2a. Difficult Agreements.  Although LLCs are easy to form and have substantial flexibility in the way they may be operated, this freedom actually poses a problem when the entity becomes complex.  While a small or self-funded LLC can get by with a basic operating agreement, a larger company (or one that plans to grow substantially) will need to spell out substantial terms in their agreements, making them unwieldy and a poor choice for a growing entity.

 

  1. Flexibility.  Substantially fewer formalities are required to manage an LLC as opposed to a corporation.  For example, an LLC can be managed by a “manager,” or by one or more “members.”  It can provide for a board of directors and employ officers, similar to a corporation, or it can simply be run by its member(s) or manager(s).  Distributions and allocations of profits and losses can be structured in different fashions in the operating agreement, as can the general operations of the business.  There are also few restrictions placed on who may be an owner of the entity and owners may be active in the day-to-day operations of the business.   

 

3a. Bias towards Corporations.  LLCs are becoming more common and knowledge of them is gaining, but major investors do most of their work with corporations and have a level of familiarity with that structure.  Therefore, even if the above issues are worked out, there is a good chance the documentation necessary for the LLC will be difficult for the investors and more time will be spent on due diligence prior to making an investment decision.  In the world of high growth companies, this extra time can spell doom for a company that needs quick funds to stay afloat.

 

  1. Limited Liability.  As the name implies, an LLC structure provides its owners with limited liability meaning that, while the company itself is liable for lawsuits and debts, the individual members (owners) are not personally liable.  While there is a way to “pierce the corporate veil,” most LLC owners can rest assured that their personal assets are safe regardless of what happens with the LLC. 

 

4a. No Argument.  Corporations were the initial vehicle to provide limited liability for their owners.  LLCs also have this benefit and, other than the veil piercing mentioned above, both entities are good choices for limiting personal liability.

      

  1. Tax Issues.  Corporations are generally subject to what is known as “double taxation,” meaning they are taxed on the income they receive and then taxed, again, when paying dividends to shareholders.  LLC’s, on the other hand, are considered “pass-through” entities, meaning that profits and losses are passed through to the owners and the LLC itself does not pay taxes on the gains, thereby avoiding double taxation.  Of course, the owners pay taxes, but when their tax rates are lower than the corporate tax rate, they will enjoy tax savings.  Furthermore, where the business expects to incur losses early in its existence, the members can claim the losses on their tax returns and obtain a personal tax benefit.

 

5a.
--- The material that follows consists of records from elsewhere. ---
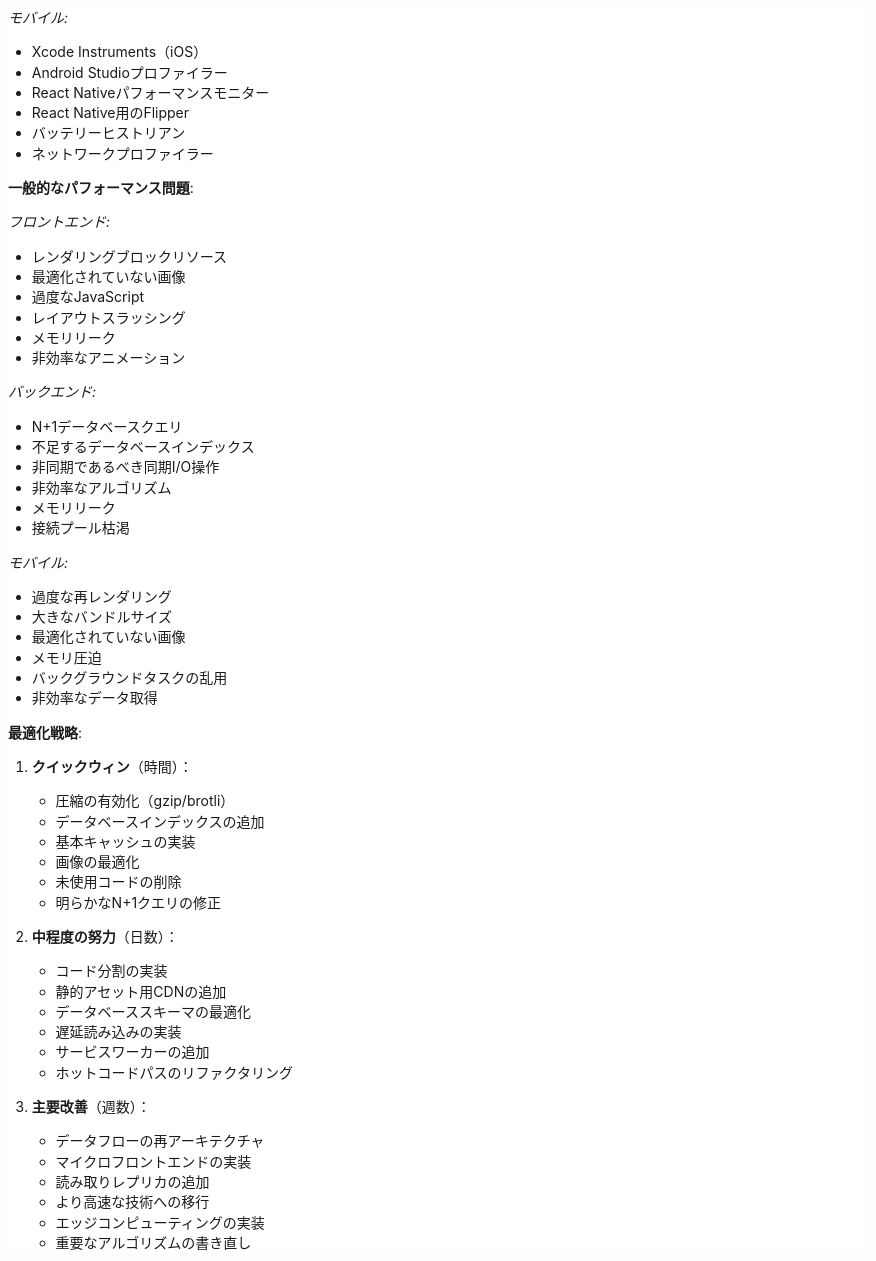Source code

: *モバイル:*
- Xcode Instruments（iOS）
- Android Studioプロファイラー
- React Nativeパフォーマンスモニター
- React Native用のFlipper
- バッテリーヒストリアン
- ネットワークプロファイラー

**一般的なパフォーマンス問題**:

*フロントエンド:*
- レンダリングブロックリソース
- 最適化されていない画像
- 過度なJavaScript
- レイアウトスラッシング
- メモリリーク
- 非効率なアニメーション

*バックエンド:*
- N+1データベースクエリ
- 不足するデータベースインデックス
- 非同期であるべき同期I/O操作
- 非効率なアルゴリズム
- メモリリーク
- 接続プール枯渇

*モバイル:*
- 過度な再レンダリング
- 大きなバンドルサイズ
- 最適化されていない画像
- メモリ圧迫
- バックグラウンドタスクの乱用
- 非効率なデータ取得

**最適化戦略**:

1. **クイックウィン**（時間）：
   - 圧縮の有効化（gzip/brotli）
   - データベースインデックスの追加
   - 基本キャッシュの実装
   - 画像の最適化
   - 未使用コードの削除
   - 明らかなN+1クエリの修正

2. **中程度の努力**（日数）：
   - コード分割の実装
   - 静的アセット用CDNの追加
   - データベーススキーマの最適化
   - 遅延読み込みの実装
   - サービスワーカーの追加
   - ホットコードパスのリファクタリング

3. **主要改善**（週数）：
   - データフローの再アーキテクチャ
   - マイクロフロントエンドの実装
   - 読み取りレプリカの追加
   - より高速な技術への移行
   - エッジコンピューティングの実装
   - 重要なアルゴリズムの書き直し
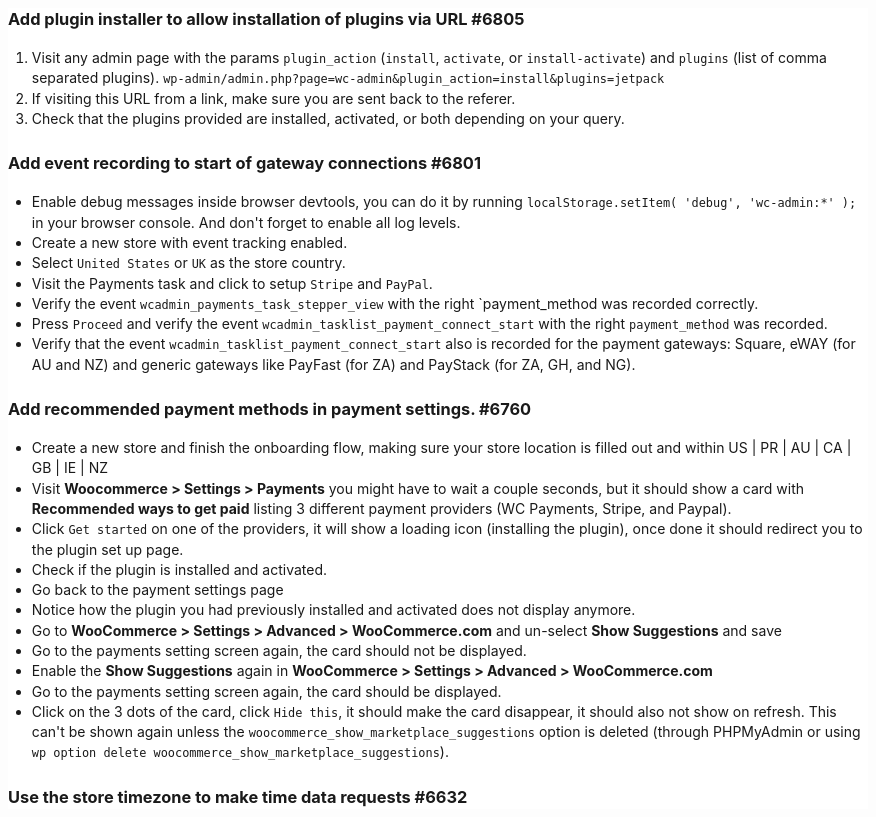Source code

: ### Add plugin installer to allow installation of plugins via URL #6805

1. Visit any admin page with the params `plugin_action` (`install`, `activate`, or `install-activate`) and `plugins` (list of comma separated plugins). `wp-admin/admin.php?page=wc-admin&plugin_action=install&plugins=jetpack`
2. If visiting this URL from a link, make sure you are sent back to the referer.
3. Check that the plugins provided are installed, activated, or both depending on your query.

### Add event recording to start of gateway connections #6801

-   Enable debug messages inside browser devtools, you can do it by running `localStorage.setItem( 'debug', 'wc-admin:*' );` in your browser console. And don't forget to enable all log levels.
-   Create a new store with event tracking enabled.
-   Select `United States` or `UK` as the store country.
-   Visit the Payments task and click to setup `Stripe` and `PayPal`.
-   Verify the event `wcadmin_payments_task_stepper_view` with the right `payment_method was recorded correctly.
-   Press `Proceed` and verify the event `wcadmin_tasklist_payment_connect_start` with the right `payment_method` was recorded.
-   Verify that the event `wcadmin_tasklist_payment_connect_start` also is recorded for the payment gateways: Square, eWAY (for AU and NZ) and generic gateways like PayFast (for ZA) and PayStack (for ZA, GH, and NG).

### Add recommended payment methods in payment settings. #6760

-   Create a new store and finish the onboarding flow, making sure your store location is filled out and within US | PR | AU | CA | GB | IE | NZ
-   Visit **Woocommerce > Settings > Payments** you might have to wait a couple seconds, but it should show a card with **Recommended ways to get paid** listing 3 different payment providers (WC Payments, Stripe, and Paypal).
-   Click `Get started` on one of the providers, it will show a loading icon (installing the plugin), once done it should redirect you to the plugin set up page.
-   Check if the plugin is installed and activated.
-   Go back to the payment settings page
-   Notice how the plugin you had previously installed and activated does not display anymore.
-   Go to **WooCommerce > Settings > Advanced > WooCommerce.com** and un-select **Show Suggestions** and save
-   Go to the payments setting screen again, the card should not be displayed.
-   Enable the **Show Suggestions** again in **WooCommerce > Settings > Advanced > WooCommerce.com**
-   Go to the payments setting screen again, the card should be displayed.
-   Click on the 3 dots of the card, click `Hide this`, it should make the card disappear, it should also not show on refresh.
    This can't be shown again unless the `woocommerce_show_marketplace_suggestions` option is deleted (through PHPMyAdmin or using `wp option delete woocommerce_show_marketplace_suggestions`).

### Use the store timezone to make time data requests #6632

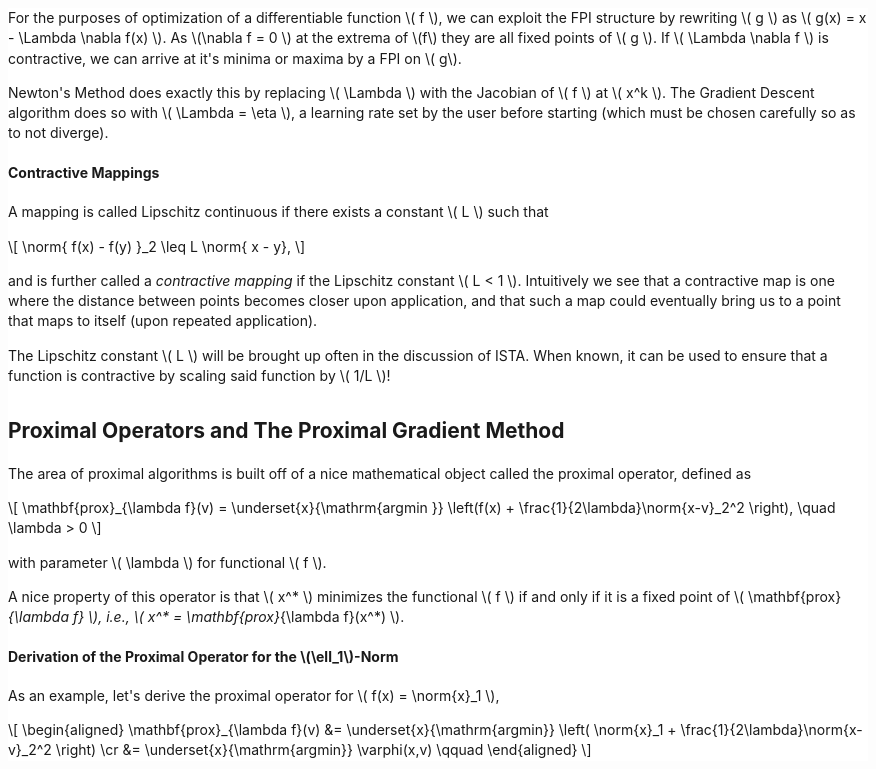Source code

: For the purposes of optimization of a differentiable function \\( f \\),
we can exploit the FPI structure by rewriting \\( g \\) as \\( g(x) = x - \Lambda \nabla f(x) \\).
As \\(\nabla f = 0 \\) at the extrema of \\(f\\) they are all fixed points of \\( g \\). If
\\( \Lambda \nabla f \\) is contractive, we can arrive at it's minima or maxima by a FPI on \\( g\\).

Newton's Method does exactly this by replacing \\( \Lambda \\) with the Jacobian of \\( f \\) 
at \\( x^k \\). The Gradient Descent algorithm does so with \\( \Lambda = \eta \\), a learning rate set by 
the user before starting (which must be chosen carefully so as to not diverge).

#### Contractive Mappings
A mapping is called Lipschitz continuous if there exists a constant \\( L \\) such that

\\[
\norm{ f(x) - f(y) }_2 \leq L \norm{ x - y},
\\]

and is further called a *contractive mapping* if the Lipschitz constant \\( L < 1 \\).
Intuitively we see that a contractive map is one where the distance between points 
becomes closer upon application, and that such a map could eventually bring us 
to a point that maps to itself (upon repeated application).

The Lipschitz constant \\( L \\) will be brought up often in the discussion of ISTA. 
When known, it can be used to ensure that a function is contractive by scaling said function 
by \\( 1/L \\)!

## Proximal Operators and The Proximal Gradient Method
The area of proximal algorithms is built off of a nice mathematical object called 
the proximal operator, defined as

\\[
\mathbf{prox}_{\lambda f}(v) = 
\underset{x}{\mathrm{argmin }} \left(f(x) + \frac{1}{2\lambda}\norm{x-v}_2^2 \right), \quad \lambda > 0
\\]

with parameter \\( \lambda \\) for functional \\( f \\).

A nice property of this operator is that \\( x^* \\) minimizes 
the functional \\( f \\) if and only if it is a fixed point of \\( \mathbf{prox}_{\lambda f} \\), 
i.e., \\( x^* = \mathbf{prox}_{\lambda f}(x^*) \\).

#### Derivation of the Proximal Operator for the \\(\ell_1\\)-Norm
As an example, let's derive the proximal operator for \\( f(x) = \norm{x}_1 \\), 

\\[
\begin{aligned}
\mathbf{prox}_{\lambda f}(v) &= \underset{x}{\mathrm{argmin}} 
\left( \norm{x}_1 + \frac{1}{2\lambda}\norm{x-v}_2^2 \right) \cr
&= \underset{x}{\mathrm{argmin}} \varphi(x,v) \qquad
\end{aligned}
\\]

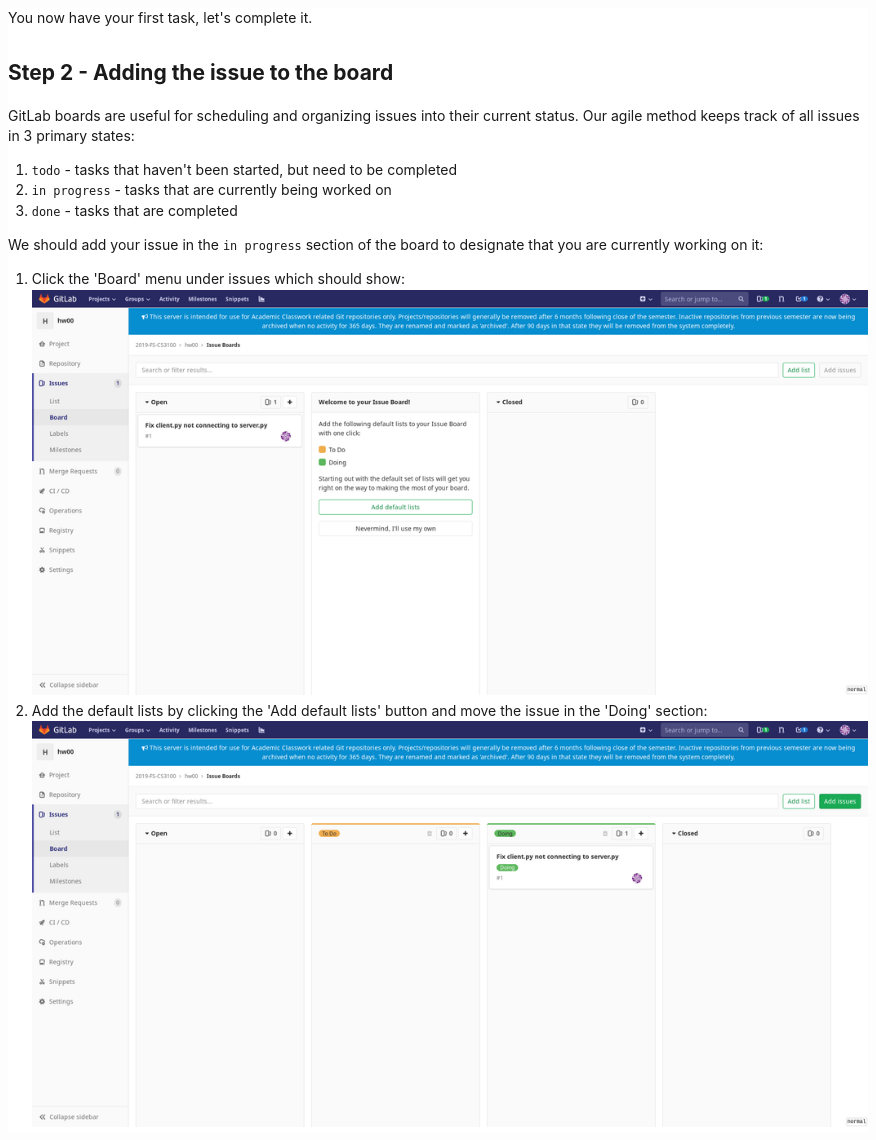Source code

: You now have your first task, let's complete it.

## Step 2 - Adding the issue to the board
GitLab boards are useful for scheduling and organizing issues into their current
status. Our agile method keeps track of all issues in 3 primary states:
1. `todo` - tasks that haven't been started, but need to be completed
2. `in progress` - tasks that are currently being worked on
3. `done` - tasks that are completed

We should add your issue in the `in progress` section of the board to designate
that you are currently working on it:
1. Click the 'Board' menu under issues which should show:
  ![Board Screen](./imgs/step2_1_issue_board.png)
2. Add the default lists by clicking the 'Add default lists' button and move the
   issue in the 'Doing' section:
  ![Default Lists Screen](./imgs/step2_2_default_lists.png)
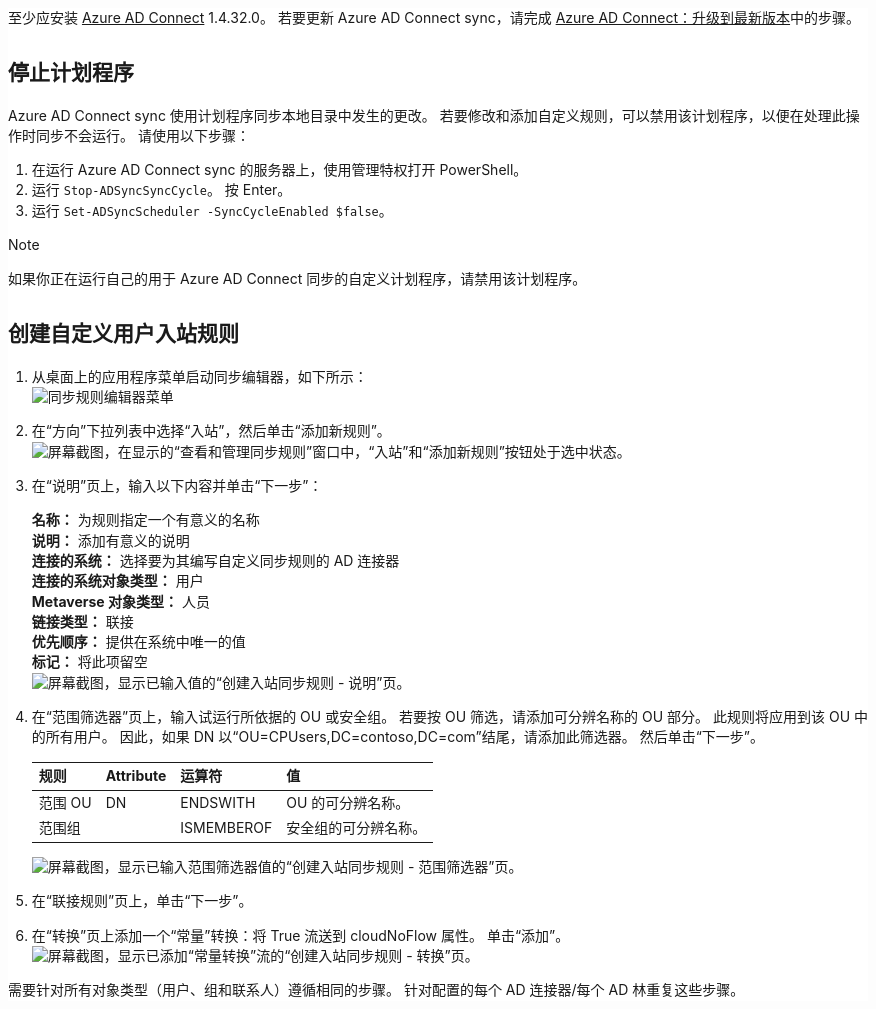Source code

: 至少应安装 [Azure AD Connect](https://www.microsoft.com/download/details.aspx?id=47594) 1.4.32.0。 若要更新 Azure AD Connect sync，请完成 [Azure AD Connect：升级到最新版本](../hybrid/how-to-upgrade-previous-version.md)中的步骤。  

## <a name="stop-the-scheduler"></a>停止计划程序
Azure AD Connect sync 使用计划程序同步本地目录中发生的更改。 若要修改和添加自定义规则，可以禁用该计划程序，以便在处理此操作时同步不会运行。  请使用以下步骤：

1.  在运行 Azure AD Connect sync 的服务器上，使用管理特权打开 PowerShell。
2.  运行 `Stop-ADSyncSyncCycle`。  按 Enter。
3.  运行 `Set-ADSyncScheduler -SyncCycleEnabled $false`。

>[!NOTE] 
>如果你正在运行自己的用于 Azure AD Connect 同步的自定义计划程序，请禁用该计划程序。 

## <a name="create-custom-user-inbound-rule"></a>创建自定义用户入站规则

 1. 从桌面上的应用程序菜单启动同步编辑器，如下所示：</br>
 ![同步规则编辑器菜单](media/tutorial-migrate-aadc-aadccp/user-8.png)</br>
 
 2. 在“方向”下拉列表中选择“入站”，然后单击“添加新规则”。 
 ![屏幕截图，在显示的“查看和管理同步规则”窗口中，“入站”和“添加新规则”按钮处于选中状态。](media/tutorial-migrate-aadc-aadccp/user-1.png)</br>
 
 3. 在“说明”页上，输入以下内容并单击“下一步”： 

    **名称：** 为规则指定一个有意义的名称<br>
    **说明：** 添加有意义的说明<br>
    **连接的系统：** 选择要为其编写自定义同步规则的 AD 连接器<br>
    **连接的系统对象类型：** 用户<br>
    **Metaverse 对象类型：** 人员<br>
    **链接类型：** 联接<br>
    **优先顺序：** 提供在系统中唯一的值<br>
    **标记：** 将此项留空<br>
    ![屏幕截图，显示已输入值的“创建入站同步规则 - 说明”页。](media/tutorial-migrate-aadc-aadccp/user-2.png)</br>
 
 4. 在“范围筛选器”页上，输入试运行所依据的 OU 或安全组。  若要按 OU 筛选，请添加可分辨名称的 OU 部分。 此规则将应用到该 OU 中的所有用户。  因此，如果 DN 以“OU=CPUsers,DC=contoso,DC=com”结尾，请添加此筛选器。  然后单击“下一步”。 

    |规则|Attribute|运算符|值|
    |-----|----|----|-----|
    |范围 OU|DN|ENDSWITH|OU 的可分辨名称。|
    |范围组||ISMEMBEROF|安全组的可分辨名称。|

    ![屏幕截图，显示已输入范围筛选器值的“创建入站同步规则 - 范围筛选器”页。](media/tutorial-migrate-aadc-aadccp/user-3.png)</br>
 
 5. 在“联接规则”页上，单击“下一步”。 
 6. 在“转换”页上添加一个“常量”转换：将 True 流送到 cloudNoFlow 属性。 单击“添加”。
 ![屏幕截图，显示已添加“常量转换”流的“创建入站同步规则 - 转换”页。](media/tutorial-migrate-aadc-aadccp/user-4.png)</br>

需要针对所有对象类型（用户、组和联系人）遵循相同的步骤。 针对配置的每个 AD 连接器/每个 AD 林重复这些步骤。 

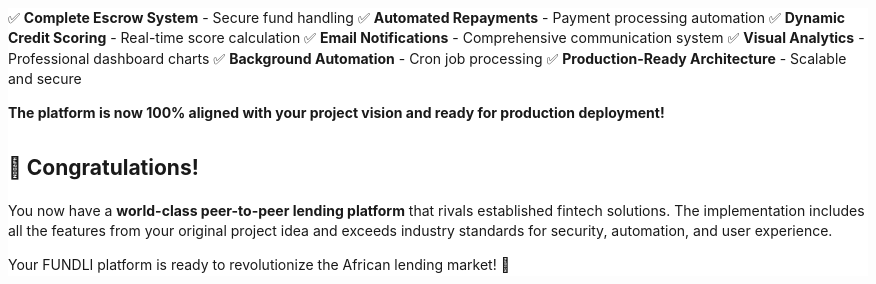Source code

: ✅ **Complete Escrow System** - Secure fund handling
✅ **Automated Repayments** - Payment processing automation
✅ **Dynamic Credit Scoring** - Real-time score calculation
✅ **Email Notifications** - Comprehensive communication system
✅ **Visual Analytics** - Professional dashboard charts
✅ **Background Automation** - Cron job processing
✅ **Production-Ready Architecture** - Scalable and secure

**The platform is now 100% aligned with your project vision and ready for production deployment!**

## 🎉 Congratulations!

You now have a **world-class peer-to-peer lending platform** that rivals established fintech solutions. The implementation includes all the features from your original project idea and exceeds industry standards for security, automation, and user experience.

Your FUNDLI platform is ready to revolutionize the African lending market! 🚀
Is Double Taxation Really a Problem?  As discussed above, LLCs are not subject to double tax.  However, this may not be an issue for many early-stage companies.   Therefore, the actual effects of double taxation may be overblown, as many early-stage companies trying to raise capital and grow quickly do not plan to be immediately profitable and have no profits and/or distributions to worry about.

 

 

 

Care should be taken in choosing an appropriate business entity.  While LLCs are a perfect choice for many start-up businesses, the particular plans of the company owners should be analyzed prior to making a commitment to business formation.